Il famoso modello di difesa europeo rievocato in qualche modo del presidente francese Macron?
Si ma a patto che si consideri lo strumento militare per quello che è e cioè appunto uno strumento. E questo strumento comune ha senso solo se è al servizio di una politica estera comune che può anche cominciare da un piccolo gruppo di Paesi che possano e vogliano costituire un nucleo iniziale. Ma senza una politica estera comune non ha senso parlare di modello di difesa comune. Ci vuole tempo: in America le cose cambiarono solo dopo la guerra di secessione, cento anni dopo l’indipendenza. Ci vuole una politica estera che si muova su interessi comuni con la diplomazia, la politica, l’economia e infine – dico infine – con uno strumento militare comune.

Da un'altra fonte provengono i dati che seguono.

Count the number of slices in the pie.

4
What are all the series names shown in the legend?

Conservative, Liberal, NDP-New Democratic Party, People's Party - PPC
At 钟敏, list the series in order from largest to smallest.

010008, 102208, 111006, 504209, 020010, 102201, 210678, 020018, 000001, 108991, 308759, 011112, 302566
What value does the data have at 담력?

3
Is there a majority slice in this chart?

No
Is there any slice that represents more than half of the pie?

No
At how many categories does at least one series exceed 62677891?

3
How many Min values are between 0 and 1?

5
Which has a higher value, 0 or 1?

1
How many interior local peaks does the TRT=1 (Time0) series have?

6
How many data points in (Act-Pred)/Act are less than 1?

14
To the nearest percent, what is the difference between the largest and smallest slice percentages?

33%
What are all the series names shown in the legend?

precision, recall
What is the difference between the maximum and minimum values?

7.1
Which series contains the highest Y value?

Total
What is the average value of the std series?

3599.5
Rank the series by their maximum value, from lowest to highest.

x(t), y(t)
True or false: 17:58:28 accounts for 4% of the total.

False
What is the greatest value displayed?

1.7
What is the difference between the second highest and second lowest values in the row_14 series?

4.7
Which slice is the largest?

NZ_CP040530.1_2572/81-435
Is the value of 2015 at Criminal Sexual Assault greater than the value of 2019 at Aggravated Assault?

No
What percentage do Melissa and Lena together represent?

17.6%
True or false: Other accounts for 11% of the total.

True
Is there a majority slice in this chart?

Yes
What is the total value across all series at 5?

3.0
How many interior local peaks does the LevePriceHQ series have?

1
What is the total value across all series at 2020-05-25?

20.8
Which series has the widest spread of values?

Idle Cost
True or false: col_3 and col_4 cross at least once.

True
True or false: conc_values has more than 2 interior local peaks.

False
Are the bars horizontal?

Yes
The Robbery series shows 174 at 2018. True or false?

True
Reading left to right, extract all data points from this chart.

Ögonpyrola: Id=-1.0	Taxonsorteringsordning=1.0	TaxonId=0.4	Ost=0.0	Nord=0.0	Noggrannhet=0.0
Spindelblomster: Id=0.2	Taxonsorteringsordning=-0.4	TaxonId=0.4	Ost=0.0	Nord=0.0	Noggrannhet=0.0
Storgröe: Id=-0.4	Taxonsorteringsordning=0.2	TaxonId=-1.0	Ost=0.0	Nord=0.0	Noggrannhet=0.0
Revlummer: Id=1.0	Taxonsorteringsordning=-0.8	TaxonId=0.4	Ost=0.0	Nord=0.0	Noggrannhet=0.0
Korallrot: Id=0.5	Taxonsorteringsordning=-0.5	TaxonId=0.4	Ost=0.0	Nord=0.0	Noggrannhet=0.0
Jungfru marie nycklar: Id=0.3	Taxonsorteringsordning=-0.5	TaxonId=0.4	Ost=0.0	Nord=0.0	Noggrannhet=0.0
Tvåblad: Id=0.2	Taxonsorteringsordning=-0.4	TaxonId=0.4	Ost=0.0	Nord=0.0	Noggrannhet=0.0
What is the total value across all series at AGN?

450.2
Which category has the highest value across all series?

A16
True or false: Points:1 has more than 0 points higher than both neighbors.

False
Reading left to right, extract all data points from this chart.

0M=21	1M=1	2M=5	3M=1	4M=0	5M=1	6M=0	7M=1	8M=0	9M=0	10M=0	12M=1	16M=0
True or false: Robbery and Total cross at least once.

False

Inviare armi all’Ucraina non ci mette in una posizione sbilanciata come mediatori? C’è chi afferma infatti che, inviando armi, diventiamo cobelligeranti.
Non possiamo essere neutrali e credo che siano gli ucraini a doverci dire cosa vogliono. Visto che sono stati aggrediti credo sia stato giusto mandare loro armamenti che, tra l’altro, sono da difesa. Lo abbiamo fatto in una maniera che non ci fa cobelligeranti ma che aiuta il Paese il che ovviamente non impedisce la ricerca di una soluzione negoziata.

Tra i tanti punti oscuri c’è anche il capitolo Moldavia: la presenza di truppe russe in Transnistria.

Mi sono chiesto perché Mosca non si serva dei 12mila soldati mandati in Transnistria e che, impiegati in una manovra a tenaglia, potrebbero attaccare da Ovest Odessa completando la pressione da Est. Mi sono risposto che quelle truppe, inviate a presidiare la Transnistria, non sono in grado di muoversi come richiederebbe un’operazione di combattimento. Sono state lasciate li a presidiare ma senza una particolare attenzione di Mosca il che forse ora le rende inservibili. Ma è una situazione da tenere sotto controllo.